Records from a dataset
******************************
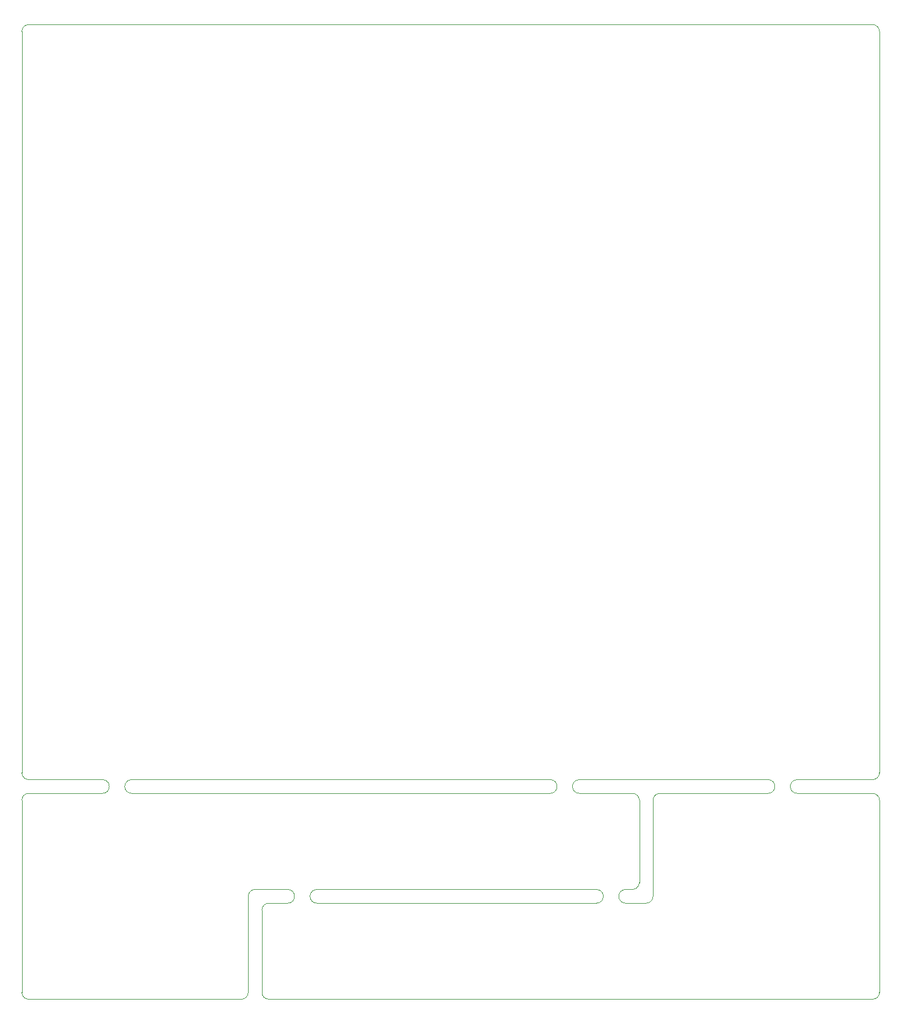
<source format=gbr>
%TF.GenerationSoftware,KiCad,Pcbnew,(6.0.5)*%
%TF.CreationDate,2022-08-13T10:07:46+02:00*%
%TF.ProjectId,clarinoid-devboard,636c6172-696e-46f6-9964-2d646576626f,rev?*%
%TF.SameCoordinates,Original*%
%TF.FileFunction,Profile,NP*%
%FSLAX46Y46*%
G04 Gerber Fmt 4.6, Leading zero omitted, Abs format (unit mm)*
G04 Created by KiCad (PCBNEW (6.0.5)) date 2022-08-13 10:07:46*
%MOMM*%
%LPD*%
G01*
G04 APERTURE LIST*
%TA.AperFunction,Profile*%
%ADD10C,0.100000*%
%TD*%
G04 APERTURE END LIST*
D10*
X365139304Y-130850004D02*
G75*
G03*
X364139304Y-131850034I-104J-999896D01*
G01*
X419139304Y-132850034D02*
X422139304Y-132850034D01*
X331139266Y-113850034D02*
G75*
G03*
X332139304Y-114850034I1000034J34D01*
G01*
X332139334Y-146850004D02*
X363139304Y-146850034D01*
X332139334Y-116850064D02*
X342889304Y-116850034D01*
X456139304Y-56850034D02*
X456139304Y-103100034D01*
X422139304Y-132850004D02*
G75*
G03*
X423139304Y-131850034I96J999904D01*
G01*
X456139304Y-103100034D02*
X456139304Y-113850034D01*
X444139304Y-114850034D02*
X455139304Y-114850034D01*
X347139304Y-114850034D02*
X408139304Y-114850034D01*
X414889342Y-132850132D02*
G75*
G03*
X414889342Y-130850068I-42J1000032D01*
G01*
X332139304Y-114850034D02*
X342889304Y-114850034D01*
X374139342Y-130850132D02*
G75*
G03*
X374139342Y-132850068I-42J-999968D01*
G01*
X332139304Y-4850034D02*
X455139304Y-4850034D01*
X412389304Y-114849966D02*
G75*
G03*
X412389304Y-116850034I-4J-1000034D01*
G01*
X363139304Y-146850004D02*
G75*
G03*
X364139304Y-145850034I96J999904D01*
G01*
X367139304Y-132850034D02*
X369889304Y-132850034D01*
X456139334Y-44100034D02*
X456139304Y-5850034D01*
X369889304Y-130850034D02*
X365139304Y-130850034D01*
X439889304Y-116850034D02*
X424139334Y-116850064D01*
X332139334Y-116850034D02*
G75*
G03*
X331139334Y-117850064I66J-1000066D01*
G01*
X456139266Y-5850034D02*
G75*
G03*
X455139304Y-4850034I-999966J34D01*
G01*
X347139304Y-114849966D02*
G75*
G03*
X347139304Y-116850034I-4J-1000034D01*
G01*
X424139334Y-116850034D02*
G75*
G03*
X423139334Y-117850064I66J-1000066D01*
G01*
X342889304Y-116849966D02*
G75*
G03*
X342889304Y-114850034I-4J999966D01*
G01*
X408139304Y-116850034D02*
X347139304Y-116850034D01*
X455139304Y-146850004D02*
G75*
G03*
X456139304Y-145850034I96J999904D01*
G01*
X419139342Y-130850132D02*
G75*
G03*
X419139342Y-132850068I-42J-999968D01*
G01*
X456139334Y-44100034D02*
X456139304Y-56850034D01*
X412389304Y-116850034D02*
X420139304Y-116850034D01*
X456139304Y-145850034D02*
X456139304Y-117850034D01*
X364139304Y-131850034D02*
X364139304Y-145850034D01*
X444139304Y-114849966D02*
G75*
G03*
X444139304Y-116850034I-4J-1000034D01*
G01*
X414889304Y-132850034D02*
X374139304Y-132850034D01*
X420139304Y-130850004D02*
G75*
G03*
X421139304Y-129850034I96J999904D01*
G01*
X331139296Y-145850004D02*
G75*
G03*
X332139334Y-146850004I1000004J4D01*
G01*
X369889342Y-132850132D02*
G75*
G03*
X369889342Y-130850068I-42J1000032D01*
G01*
X366139266Y-145850034D02*
G75*
G03*
X367139304Y-146850034I1000034J34D01*
G01*
X374139304Y-130850034D02*
X414889304Y-130850034D01*
X421139304Y-117850034D02*
X421139304Y-129850034D01*
X456139366Y-117850034D02*
G75*
G03*
X455139304Y-116850034I-1000066J-66D01*
G01*
X439889304Y-116849966D02*
G75*
G03*
X439889304Y-114850034I-4J999966D01*
G01*
X331139304Y-113850034D02*
X331139304Y-5850034D01*
X408139304Y-116849966D02*
G75*
G03*
X408139304Y-114850034I-4J999966D01*
G01*
X367139304Y-132850004D02*
G75*
G03*
X366139304Y-133850034I-104J-999896D01*
G01*
X331139334Y-145850004D02*
X331139334Y-117850064D01*
X455139304Y-116850034D02*
X444139304Y-116850034D01*
X455139304Y-146850034D02*
X367139304Y-146850034D01*
X366139304Y-145850034D02*
X366139304Y-133850034D01*
X423139304Y-131850034D02*
X423139334Y-117850064D01*
X421139366Y-117850034D02*
G75*
G03*
X420139304Y-116850034I-1000066J-66D01*
G01*
X420139304Y-130850034D02*
X419139304Y-130850034D01*
X455139304Y-114850104D02*
G75*
G03*
X456139304Y-113850034I-4J1000004D01*
G01*
X332139304Y-4850104D02*
G75*
G03*
X331139304Y-5850034I-4J-999996D01*
G01*
X412389304Y-114850034D02*
X439889304Y-114850034D01*
M02*

</source>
******************************
Try it
Which lines in the data above hold the word "LIST"? Return each of them.

Response to the task
G04 APERTURE LIST*
G04 APERTURE END LIST*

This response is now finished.